I’ve been considering how bias impacts our decision-making processes and whether we as risk managers can do anything to counter the negative impacts that this has on our organisations. As risk managers, to remain relevant, we need to become more aware of such behavioural drivers and adapt our skills to ensure we are helping to influence change.
Many firms are implementing unconscious bias training as part of their diversity and inclusion agenda. I would counter that this training does not work and a more fundamental shift is needed. The term ‘unconscious bias’ (or implicit bias) tends to be used as a shorthand for unacceptable behaviour that relates to gender, race, religion, sexuality and age. I propose that these forms of discrimination, either conscious or not, could easily fall under the heading of unlawful behaviour and do not necessarily need to be the primary focus of discussion about unconscious bias.
As a species, we’ve evolved to develop shortcuts in our decision-making processes to enable us to go about our daily lives in the most efficient manner.
These shortcuts open us up to biases that can have a detrimental effect on our decision-making and behaviour towards others – for example, whether to include people in a team, promote them, value their opinion, and many other choices.
While we may consider ourselves to be good decision-makers or judges of character, by relying so heavily on these shortcuts, we are tapping into our biases (unconscious or otherwise), and we risk making poor choices.
GIVE BIASES A NAME
To be able to identify and counter these biases, we need a common language that we can use as part of our organisational culture.

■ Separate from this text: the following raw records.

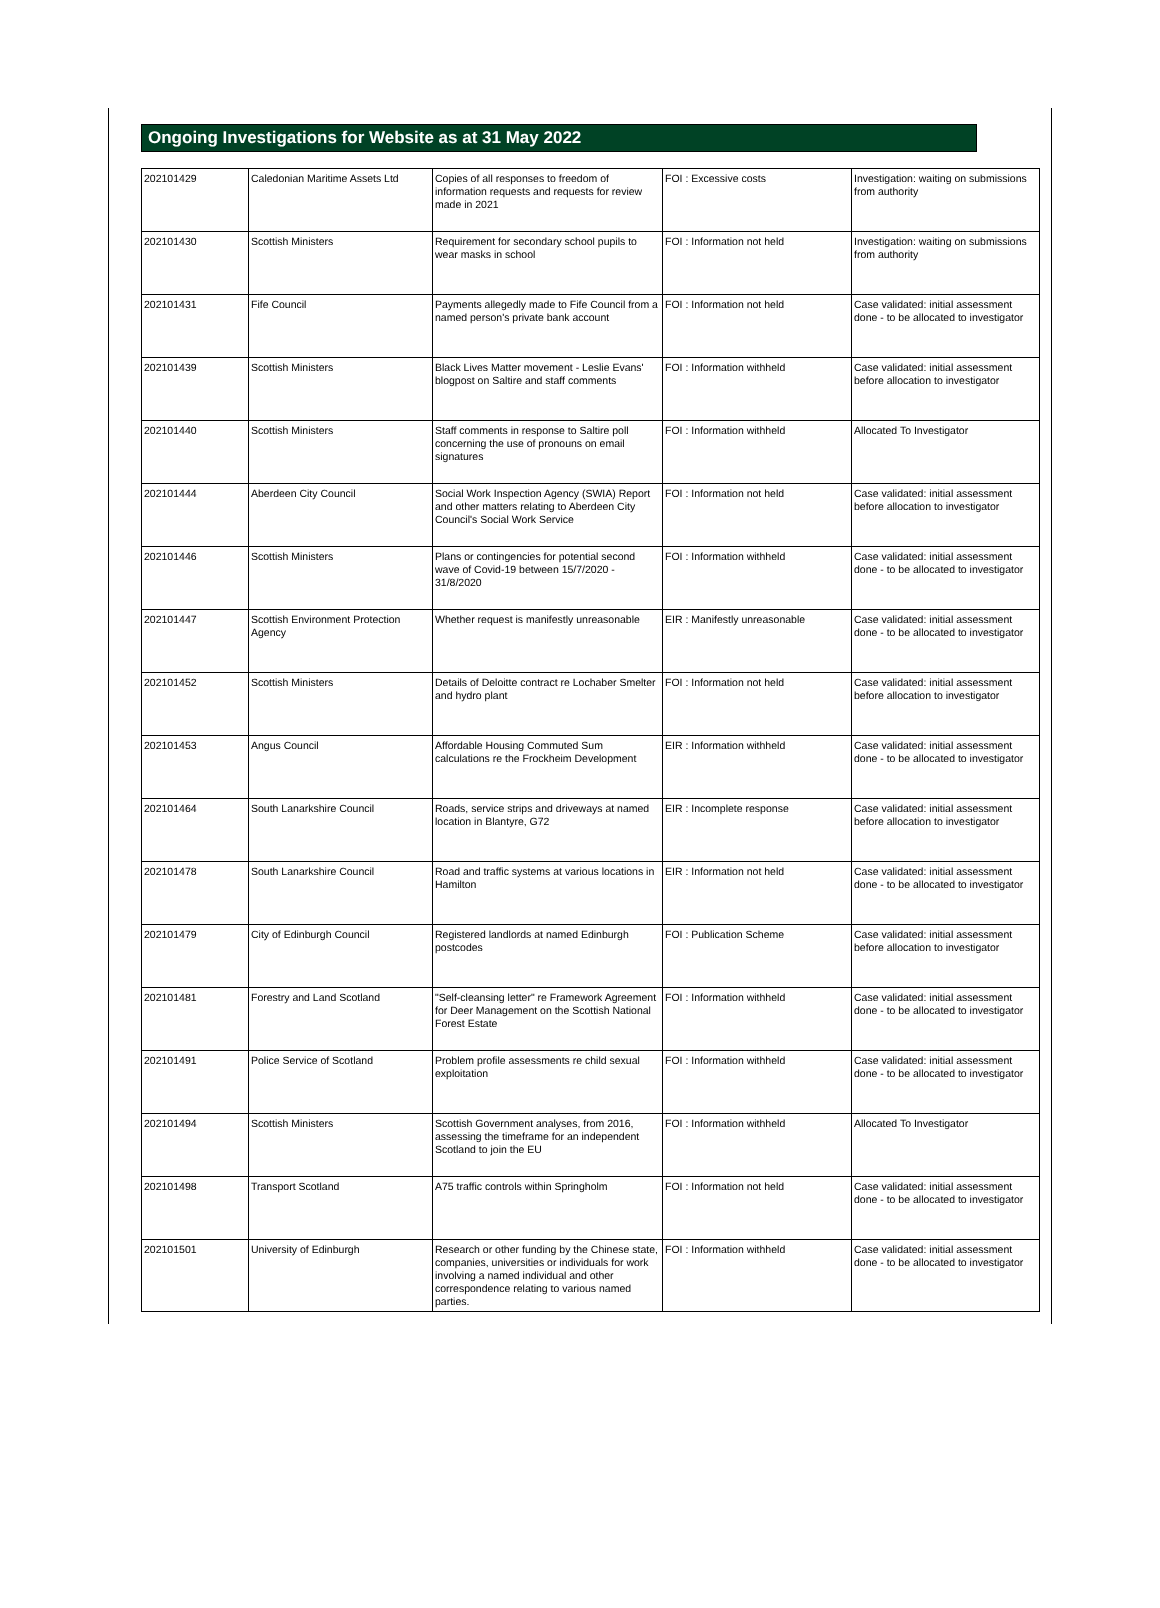Ongoing Investigations for Website as at 31 May 2022
| 202101429 | Caledonian Maritime Assets Ltd | Copies of all responses to freedom of information requests and requests for review made in 2021 | FOI : Excessive costs | Investigation: waiting on submissions from authority |
| 202101430 | Scottish Ministers | Requirement for secondary school pupils to wear masks in school | FOI : Information not held | Investigation: waiting on submissions from authority |
| 202101431 | Fife Council | Payments allegedly made to Fife Council from a named person's private bank account | FOI : Information not held | Case validated: initial assessment done - to be allocated to investigator |
| 202101439 | Scottish Ministers | Black Lives Matter movement - Leslie Evans' blogpost on Saltire and staff comments | FOI : Information withheld | Case validated: initial assessment before allocation to investigator |
| 202101440 | Scottish Ministers | Staff comments in response to Saltire poll concerning the use of pronouns on email signatures | FOI : Information withheld | Allocated To Investigator |
| 202101444 | Aberdeen City Council | Social Work Inspection Agency (SWIA) Report and other matters relating to Aberdeen City Council's Social Work Service | FOI : Information not held | Case validated: initial assessment before allocation to investigator |
| 202101446 | Scottish Ministers | Plans or contingencies for potential second wave of Covid-19 between 15/7/2020 - 31/8/2020 | FOI : Information withheld | Case validated: initial assessment done - to be allocated to investigator |
| 202101447 | Scottish Environment Protection Agency | Whether request is manifestly unreasonable | EIR : Manifestly unreasonable | Case validated: initial assessment done - to be allocated to investigator |
| 202101452 | Scottish Ministers | Details of Deloitte contract re Lochaber Smelter and hydro plant | FOI : Information not held | Case validated: initial assessment before allocation to investigator |
| 202101453 | Angus Council | Affordable Housing Commuted Sum calculations re the Frockheim Development | EIR : Information withheld | Case validated: initial assessment done - to be allocated to investigator |
| 202101464 | South Lanarkshire Council | Roads, service strips and driveways at named location in Blantyre, G72 | EIR : Incomplete response | Case validated: initial assessment before allocation to investigator |
| 202101478 | South Lanarkshire Council | Road and traffic systems at various locations in Hamilton | EIR : Information not held | Case validated: initial assessment done - to be allocated to investigator |
| 202101479 | City of Edinburgh Council | Registered landlords at named Edinburgh postcodes | FOI : Publication Scheme | Case validated: initial assessment before allocation to investigator |
| 202101481 | Forestry and Land Scotland | "Self-cleansing letter" re Framework Agreement for Deer Management on the Scottish National Forest Estate | FOI : Information withheld | Case validated: initial assessment done - to be allocated to investigator |
| 202101491 | Police Service of Scotland | Problem profile assessments re child sexual exploitation | FOI : Information withheld | Case validated: initial assessment done - to be allocated to investigator |
| 202101494 | Scottish Ministers | Scottish Government analyses, from 2016, assessing the timeframe for an independent Scotland to join the EU | FOI : Information withheld | Allocated To Investigator |
| 202101498 | Transport Scotland | A75 traffic controls within Springholm | FOI : Information not held | Case validated: initial assessment done - to be allocated to investigator |
| 202101501 | University of Edinburgh | Research or other funding by the Chinese state, companies, universities or individuals for work involving a named individual and other correspondence relating to various named parties. | FOI : Information withheld | Case validated: initial assessment done - to be allocated to investigator |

By naming these behaviours, we can then focus on changing them. As risk managers, if we learn about and adopt this language, and consider the drivers that can change behaviour, we can help to shape a better risk culture, and encourage better decision-making.
For example, when undertaking risk assessments, or attending risk committee meetings, there is the potential that the biases influencing the outcome of those sessions mean that you are liable to arrive at your conclusions without considering alternatives:
- Confirmation bias – Are you capturing what people want you to hear rather than an accurate picture of what is or could be having an impact on your organisation?
- Status quo bias – Do people not want to make any changes to the risks or controls as it will take (cognitive) effort to consider alternatives?
- Availability bias – Will people talk about risks that relate to what is at the forefront of their mind, either in terms of what they’re working on or what’s in the press at the time of your discussion?
There are a number of techniques available to us to help to either counter or harness existing biases to shift behaviour, including the concept of ‘nudging’.
In practical terms, this means that the brain can be ‘nudged’ or guided into making better decisions in line with its own interests or good behaviours. A nudge influences behaviour without inducement, threat or argument and still allows for freedom of choice. It is designed to help anchor the unconscious mind on the desired outcome without the need to engage the rational part of the brain that may sabotage the behaviour. It’s about framing options to influence choices.
We as risk managers need to learn about the behavioural risks to our organisations and how to ensure that we build in practices that will make us more resilient.
Most importantly, we need to ensure that a variety of perspectives is available to us – diverse ways of thinking will enable us to make better decisions.